▸ Given text
• • • • •
Catholic teachers with the St. Clair Catholic School Board picketing at the corner of Modeland Road and Berger Road in Sarnia. 5 March 2020. (BlackburnNews.com photo by Colin Gowdy)Catholic teachers with the St. Clair Catholic School Board picketing at the corner of Modeland Road and Berger Road in Sarnia. 5 March 2020. (BlackburnNews.com photo by Colin Gowdy)
Sarnia

Cautious optimism on Catholic teacher picket lines

There was cautious optimism being expressed on local picket lines Thursday as Ontario English Catholic and French language teachers staged another one-day province-wide strike.

The strikes went ahead shutting down St. Clair Catholic and French schools despite the provincial government announcing this week it was backing off on average high school class sizes and mandatory online courses.

Ontario English Catholic Teachers Association (OECTA) St. Clair Catholic Secondary Unit President Chad Coene said the union is at the bargaining table Thursday.

He said they want to see the government put their latest proposal in writing.

"Definitely we are optimistic, but at the same time, we've sort of seen this before, and so we'd much prefer, instead of Minister Lecce announcing things from a podium, it would be far more helpful if these things were put in writing at the bargaining table," he said. "It's just basic collective bargaining 101, you don't typically bargain in the media, and we certainly haven't been doing that, but he needs to put those things into writing, and I'm hopeful that if that were to happen then we would certainly be getting closer on the issues."

Catholic teachers with the St. Clair Catholic School Board picketing on The Rapids Parkway in Sarnia. 5 March 2020. (BlackburnNews.com photo by Colin Gowdy) Catholic teachers with the St. Clair Catholic School Board picketing on The Rapids Parkway.
• • • • •
(Saved entries)
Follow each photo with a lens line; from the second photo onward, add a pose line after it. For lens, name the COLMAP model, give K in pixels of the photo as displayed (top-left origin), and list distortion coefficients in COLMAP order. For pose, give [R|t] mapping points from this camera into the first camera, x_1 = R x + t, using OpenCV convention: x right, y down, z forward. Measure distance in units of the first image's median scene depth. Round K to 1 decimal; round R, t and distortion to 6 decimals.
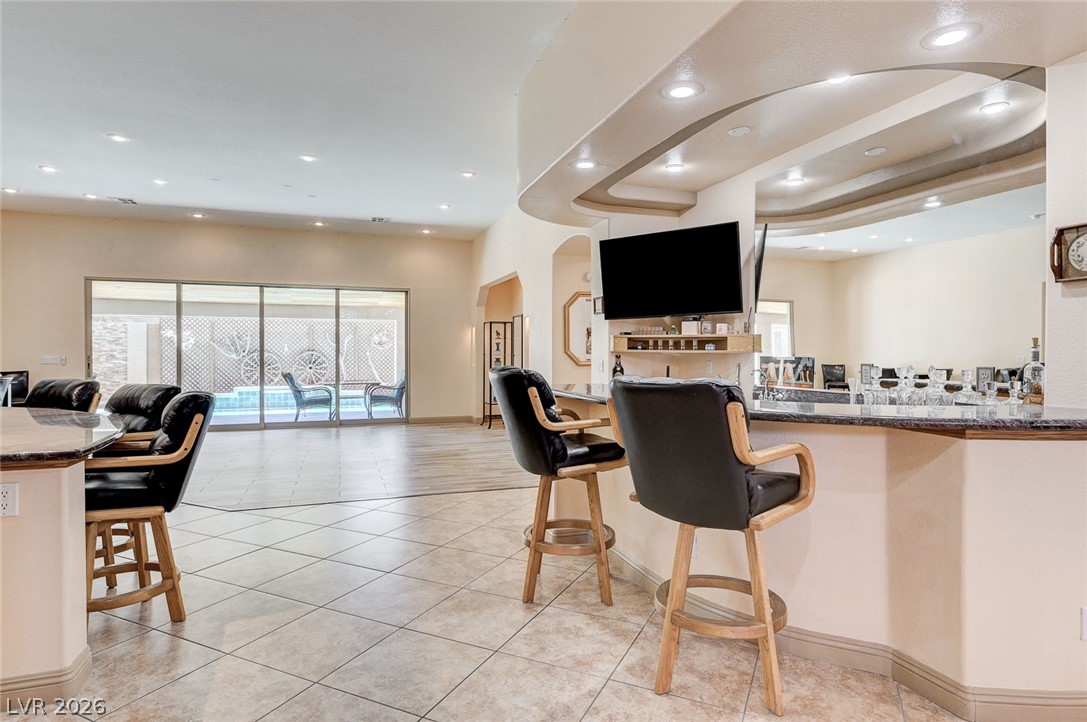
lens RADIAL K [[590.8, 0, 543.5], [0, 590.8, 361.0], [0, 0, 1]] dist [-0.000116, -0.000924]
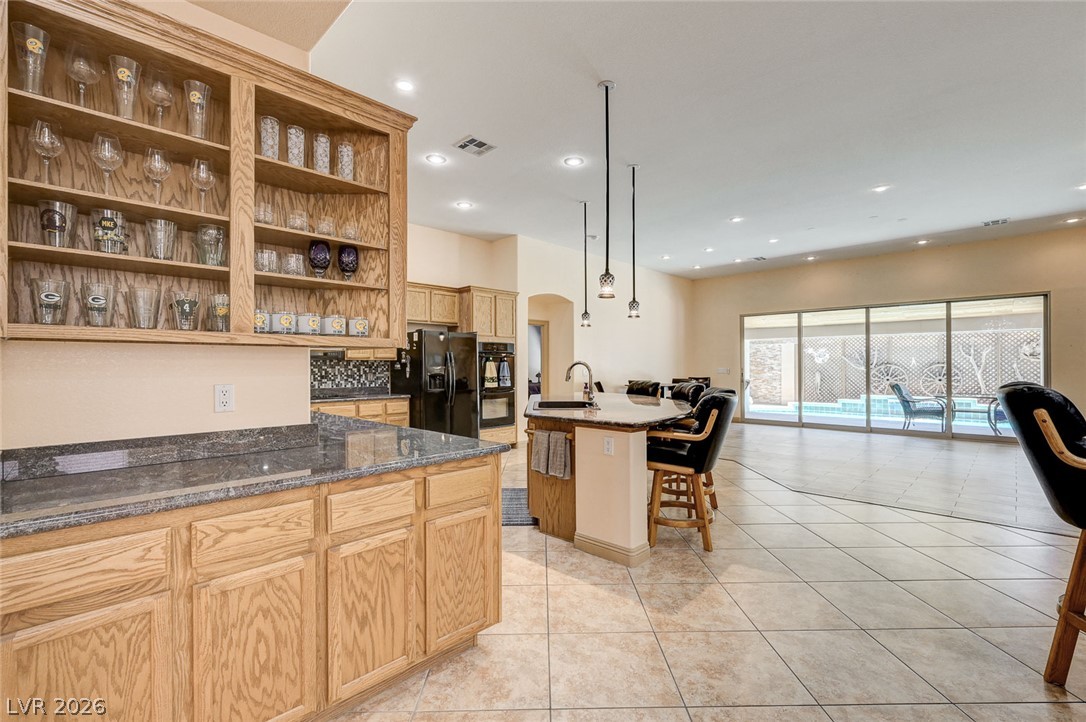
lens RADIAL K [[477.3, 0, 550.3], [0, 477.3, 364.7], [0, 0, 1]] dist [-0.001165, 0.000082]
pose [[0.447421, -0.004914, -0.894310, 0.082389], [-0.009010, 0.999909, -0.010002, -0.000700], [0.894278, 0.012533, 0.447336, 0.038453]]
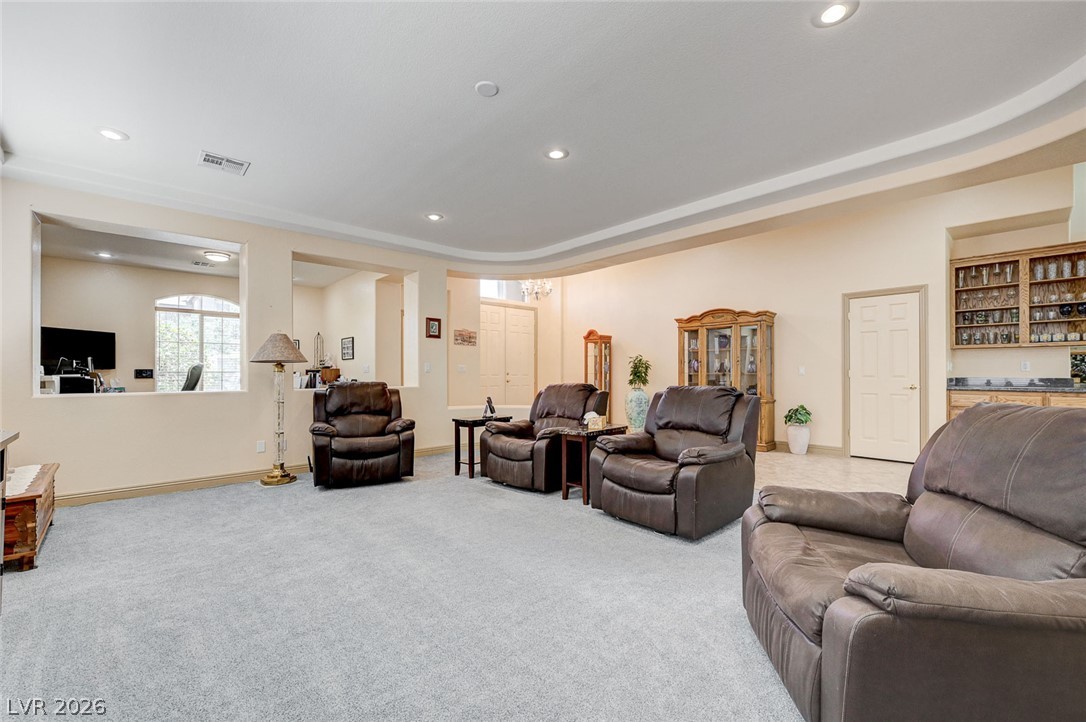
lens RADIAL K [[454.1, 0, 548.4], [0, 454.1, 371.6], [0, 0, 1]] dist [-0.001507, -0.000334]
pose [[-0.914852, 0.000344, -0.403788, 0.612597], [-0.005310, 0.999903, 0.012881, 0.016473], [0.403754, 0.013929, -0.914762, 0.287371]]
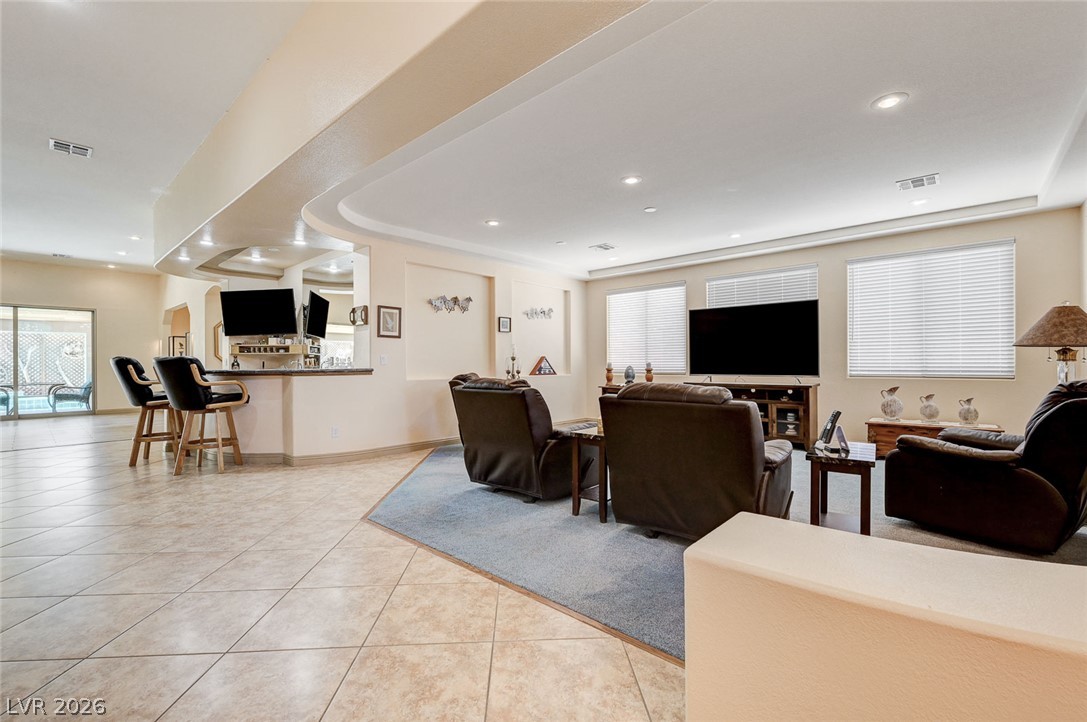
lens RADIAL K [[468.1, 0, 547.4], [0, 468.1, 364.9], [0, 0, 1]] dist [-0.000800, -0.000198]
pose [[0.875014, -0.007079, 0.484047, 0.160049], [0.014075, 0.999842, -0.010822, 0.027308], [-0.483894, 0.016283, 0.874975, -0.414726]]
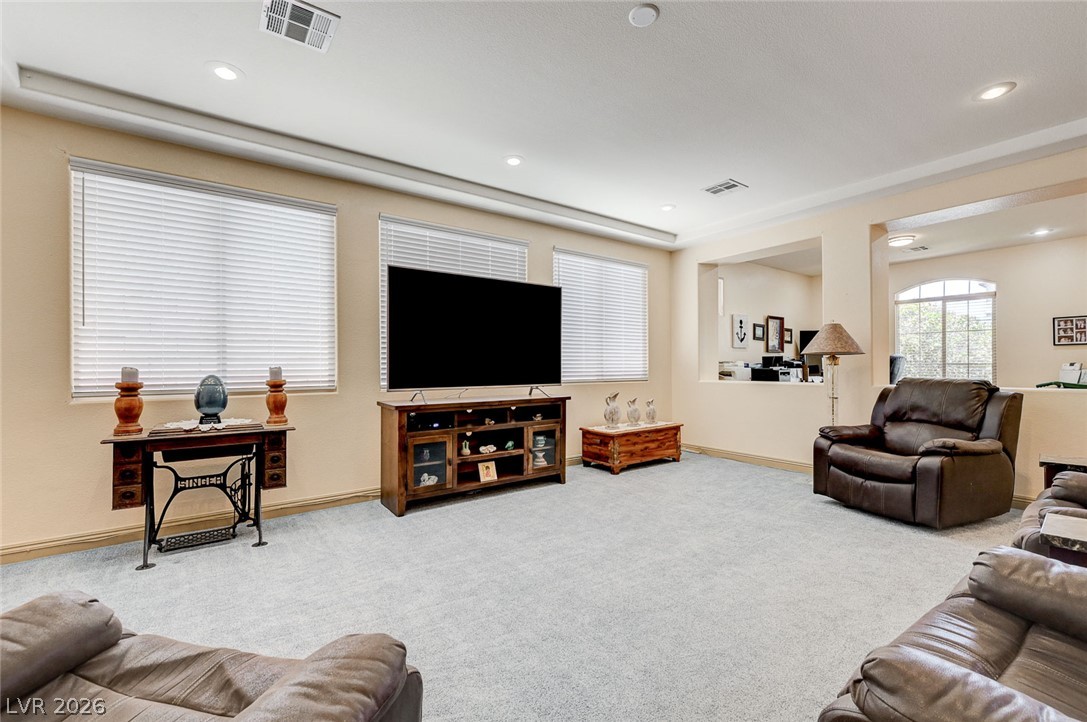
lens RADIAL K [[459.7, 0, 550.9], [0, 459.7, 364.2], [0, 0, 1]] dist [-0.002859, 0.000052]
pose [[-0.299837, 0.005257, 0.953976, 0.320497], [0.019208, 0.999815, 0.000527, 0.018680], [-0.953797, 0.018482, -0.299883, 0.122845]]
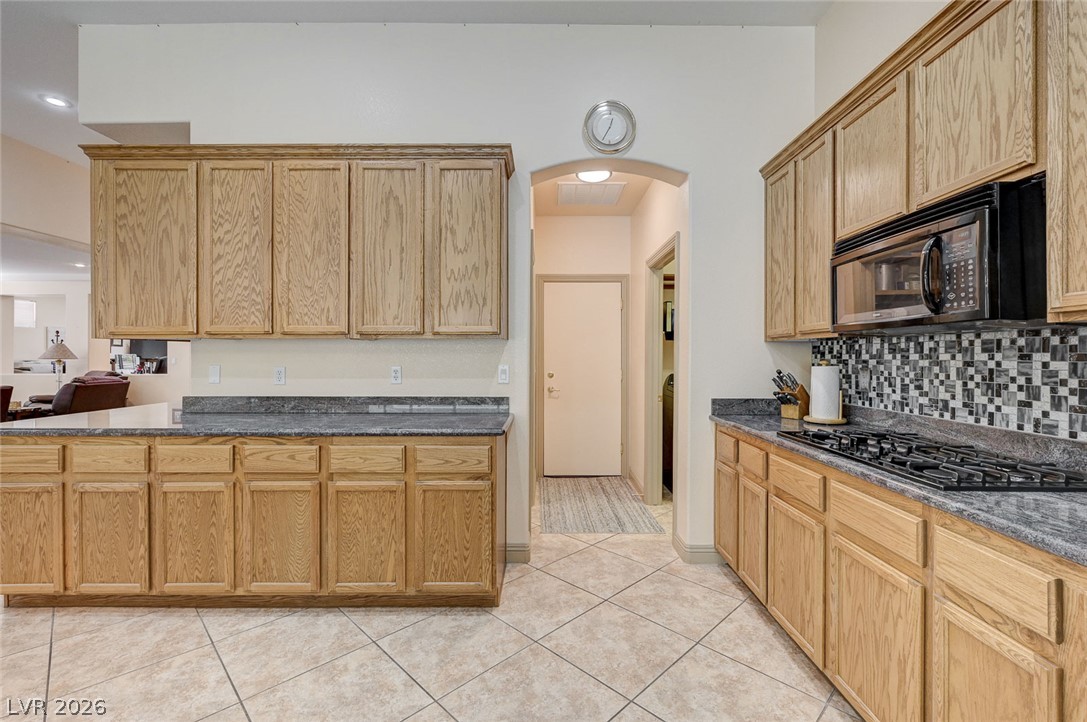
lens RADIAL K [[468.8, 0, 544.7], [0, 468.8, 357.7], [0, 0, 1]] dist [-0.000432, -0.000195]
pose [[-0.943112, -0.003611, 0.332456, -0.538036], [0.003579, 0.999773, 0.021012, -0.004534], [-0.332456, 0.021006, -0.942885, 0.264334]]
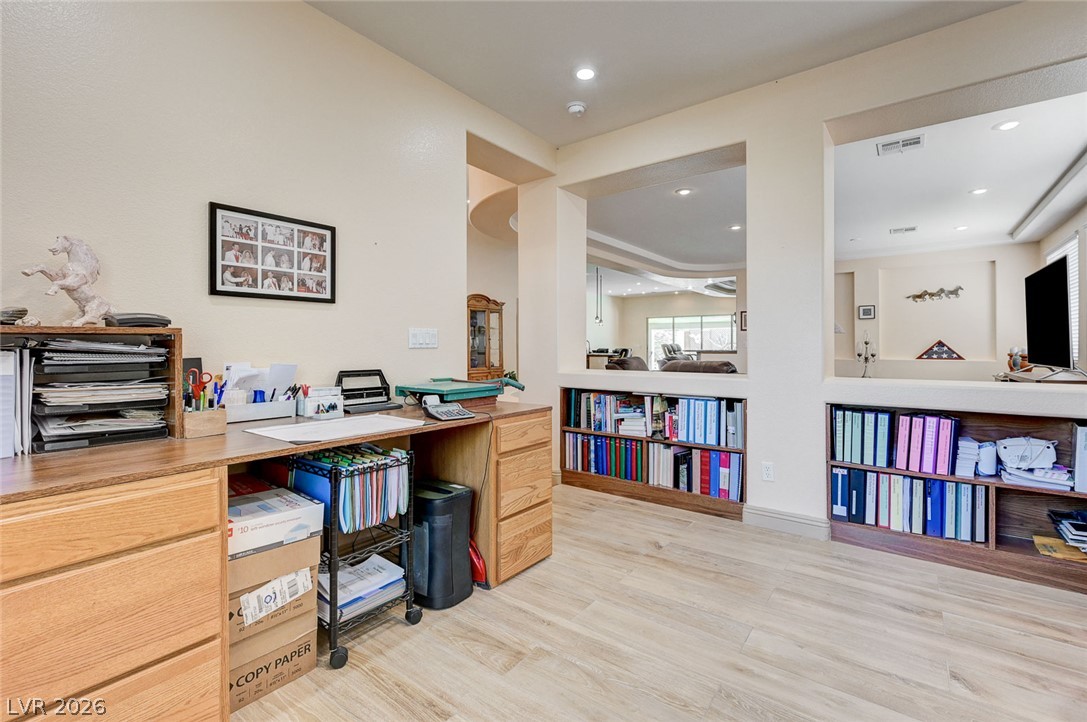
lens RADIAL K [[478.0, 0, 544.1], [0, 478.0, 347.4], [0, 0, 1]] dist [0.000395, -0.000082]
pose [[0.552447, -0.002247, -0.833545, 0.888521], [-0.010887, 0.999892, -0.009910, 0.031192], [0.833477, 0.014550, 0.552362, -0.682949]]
• • • • •
▸ Using the information
1. Render this sentence from the teachers' strike article in Spanish: "He said they want to see the government put their latest proposal in writing."
2. Please extend the teachers' strike article past its final line with a few more paragraphs.
These rows were drawn from a separate source, unrelated to the teachers' strike article.

▸ Task answers
1. Dijo que quieren ver que el gobierno ponga su última propuesta por escrito.

2.
Coene said a number of issues are still on the table.

"There's the protection of full-day kindergarten, which is a crucial piece, the e-learning has been a stumbling block because we don't believe that mandatory e-learning serves students well at all, and obviously compensation is going to be a piece, but I can tell you right now, teachers are not on this picket line over anything related to compensation or benefits."

Public high school teachers at nine school boards also walked off the job Thursday as part of their union's rotating strikes. Lambton-Kent schools were not impacted.

Ontario Education Minister Stephen Lecce said Thursday that he's offered all teachers' unions federations a fair and reasonable plan that should pave the way to agreements.

"The government has consistently made reasonable moves -- effectively freezing classroom sizes, a parental opt-out for online learning, a commitment to full-day kindergarten, and one hundred per cent investment in special education," said Lecce. "The time for a deal is now, I urge the unions to stop this disruptive escalation and return to the table to get a deal that is fair for parents, students, and educators."